The Release of Mihály Táncsics
Mihály Táncsics, Hungarian writer and political prisoner, was sitting in the nearby József Barracks for libel: after 1846, he demanded the liberation of serfs and distributed leaflets. The crowd marched to 9 Táncsics Mihály Street (later named after the prisoner Táncsics), released the writer, and took him to Pest in a carriage.
The National Theatre
The final venue of the events of 15 March 1848 was the National Theatre on the corner of today’s Rákóczi Road and Museum Boulevard, at Astoria (the edifice was demolished in 1914; today, there is an office building in its place). According to the original programme, on this day, the play titled Two Mothers and One Child would have been on stage, but due to the events, the management of the theatre decided to perform Hungarian playwright József Katona’s banned play Bánk bán (Bánk the Palatine) instead. However, the play was interrupted after a few scenes, and the majority of the audience wanted Táncsics to appear on the stage—however, indisposed, he spent the evening at the Nádor Inn instead.

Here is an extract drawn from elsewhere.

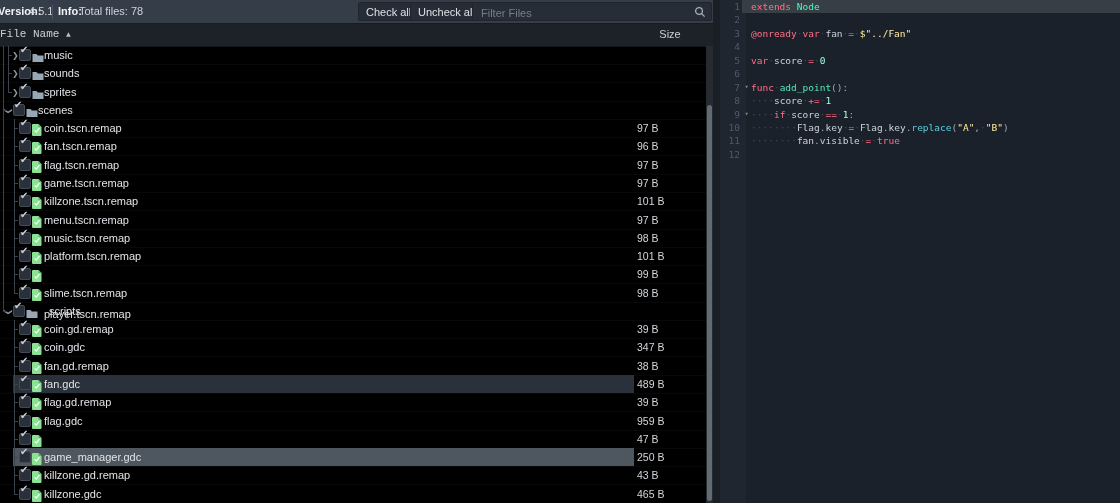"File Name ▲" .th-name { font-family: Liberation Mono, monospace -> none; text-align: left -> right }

Although Bánk bán was not continued that day, at the request of the audience, the crowd recited the ‘National Song’ together, then sang the Hungarian patriotic song ‘Szózat’ (‘Appeal’ in English), the Hungarian national anthem, the ‘Rákóczi March’, and some arias from the opera László Hunyadi, too.
The first day of the Hungarian Revolution and War of Independence of 1848–1849 ended in the National Theatre on the evening of 15 March 1848, with the interrupted performance of Bánk bán and the subsequent celebration of the crowd. Only after the one-day bloodless revolution in Pest and Buda did the real Revolution begin: the next day, on 16 March, Sub-lieutenant of Pest County Pál Nyáry and Deputy Mayor Lipót Rottenbiller took the lead of the movement, which thus really became of national importance.